• Exercise
Please retype each of the rows below exactly as they appear.

• Material for the task
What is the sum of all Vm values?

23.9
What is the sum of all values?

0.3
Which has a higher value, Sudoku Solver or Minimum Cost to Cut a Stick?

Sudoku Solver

• Task solution
What is the sum of all Vm values?

23.9
What is the sum of all values?

0.3
Which has a higher value, Sudoku Solver or Minimum Cost to Cut a Stick?

Sudoku Solver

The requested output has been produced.